Our school uses a Project-Based Learning or PBL approach. What does that mean for our students?
 
  • Thinking Matters
    We rarely use textbooks or worksheets, but instead approach content through relevant questions and scenarios. While planning curriculum, teachers consider what concepts matter most for students to remember five years beyond school.
  • Project Planning and Time Management
    Developing independence is a key to student's success in college, work, and life. This independence comes from repeatedly practicing skills such as calendaring, prioritizing, resource analysis, team member strengths, and the design process.
  • Cooperative Learning
    In college, work, and life, we often must work collaboratively with others to succeed at tasks. We must learn about each other's potential to impact the project and determine how to leverage each member's strengths. Done intentionally, this is NOT your typical school group work where one person does all the work and everyone gets credit. We structure cooperative learning to hold students accountable to their own contribution while gaining valuable people skills.
  • Workshop Model
    This is an instructional term that mirrors the cycles of learning at SVH. We follow a common instructional formula that balances direct instruction, modeling, collaborative practice, individual practice, application, assessment, and re-engagement. While we are project-based, that doesn't mean everything is an open-ended project. Instead... we ebb and flow between structure and freedom as needed, dependent upon the mode of learning required for each stage of the project. Many traditional schools feature a large amount of direct instruction, whereas our program uses that mode less than 20% of the time.
  • Technology as a Tool
    Technology is not taught separately for its own sake.
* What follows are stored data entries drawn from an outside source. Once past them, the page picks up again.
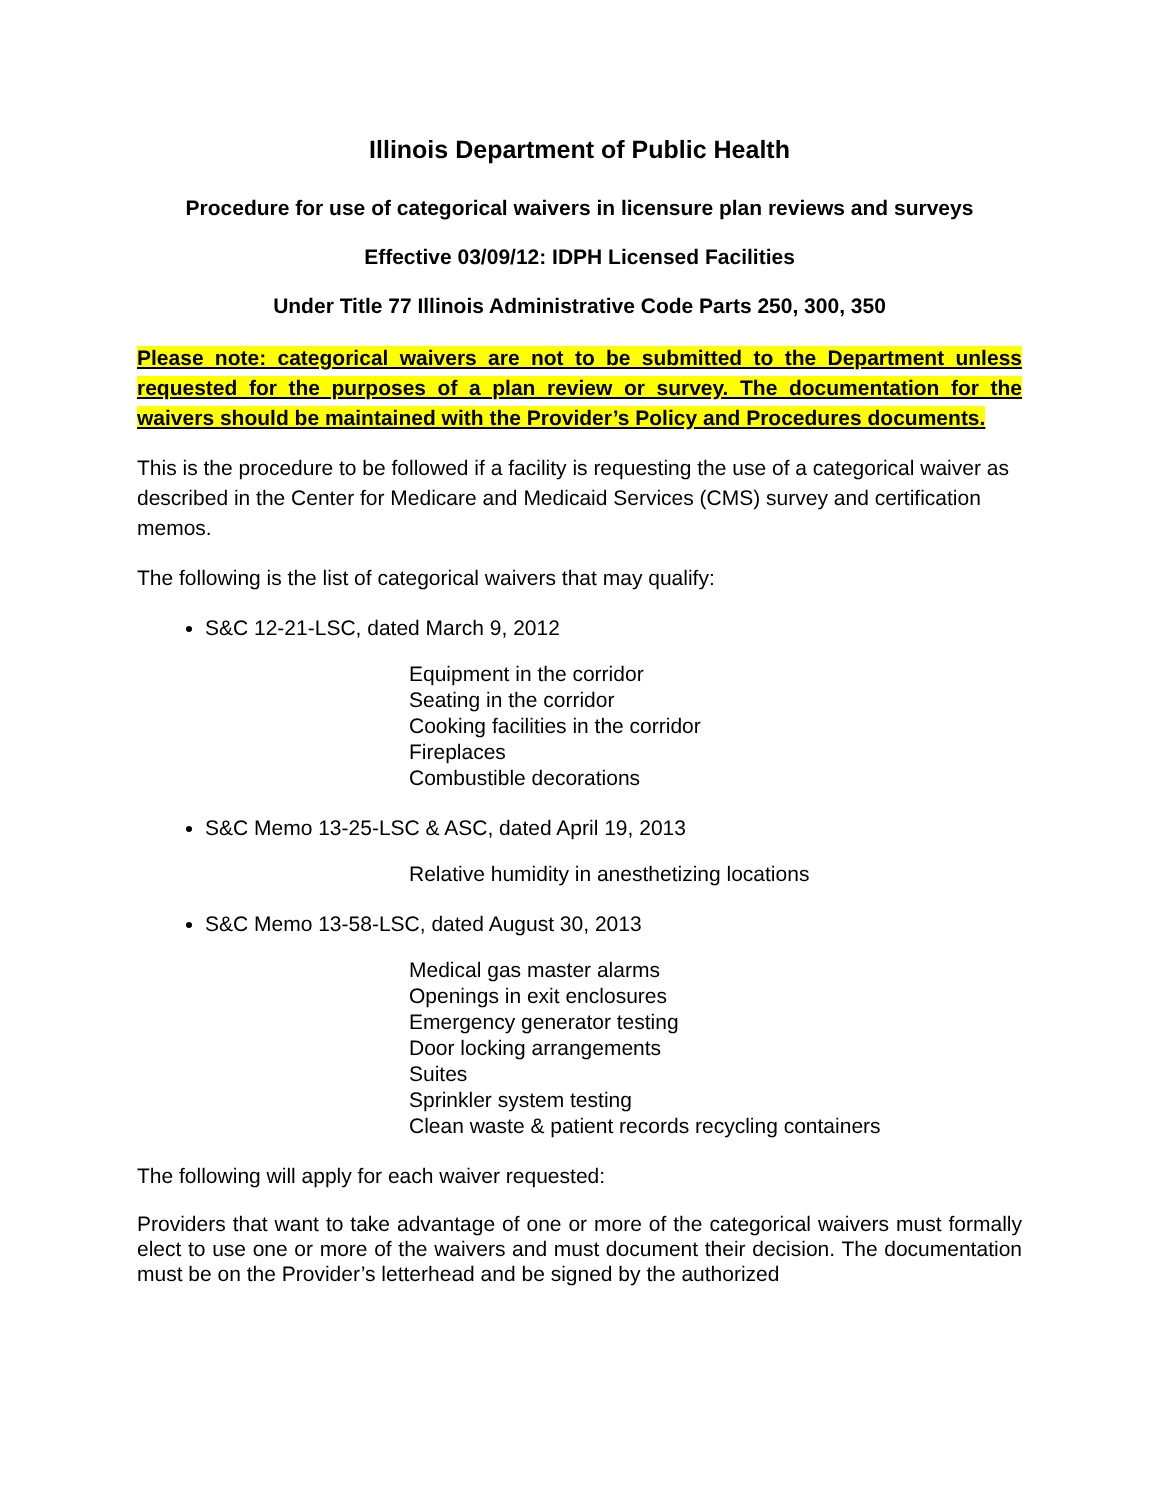Illinois Department of Public Health
Procedure for use of categorical waivers in licensure plan reviews and surveys
Effective 03/09/12: IDPH Licensed Facilities
Under Title 77 Illinois Administrative Code Parts 250, 300, 350
Please note: categorical waivers are not to be submitted to the Department unless requested for the purposes of a plan review or survey. The documentation for the waivers should be maintained with the Provider’s Policy and Procedures documents.
This is the procedure to be followed if a facility is requesting the use of a categorical waiver as described in the Center for Medicare and Medicaid Services (CMS) survey and certification memos.
The following is the list of categorical waivers that may qualify:
S&C 12-21-LSC, dated March 9, 2012
Equipment in the corridor
Seating in the corridor
Cooking facilities in the corridor
Fireplaces
Combustible decorations
S&C Memo 13-25-LSC & ASC, dated April 19, 2013
Relative humidity in anesthetizing locations
S&C Memo 13-58-LSC, dated August 30, 2013
Medical gas master alarms
Openings in exit enclosures
Emergency generator testing
Door locking arrangements
Suites
Sprinkler system testing
Clean waste & patient records recycling containers
The following will apply for each waiver requested:
Providers that want to take advantage of one or more of the categorical waivers must formally elect to use one or more of the waivers and must document their decision. The documentation must be on the Provider’s letterhead and be signed by the authorized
Instead, projects usually have demands for students to collaborate or create products that require the use of technology. Most technology skills are taught on the spot as they are needed to tackle various tasks. Most often, students themselves are choosing the best technology tools to achieve their purpose.
  • Community and World Perspectives
    What good is an education if its usefulness ends at the school front doors? Designed well, our classes and projects take students into the community to tackle problems and make an impact. Recently, we've even started a relationship with a school in Germany to expand our perspective internationally with hopes of building a two-way foreign exchange program.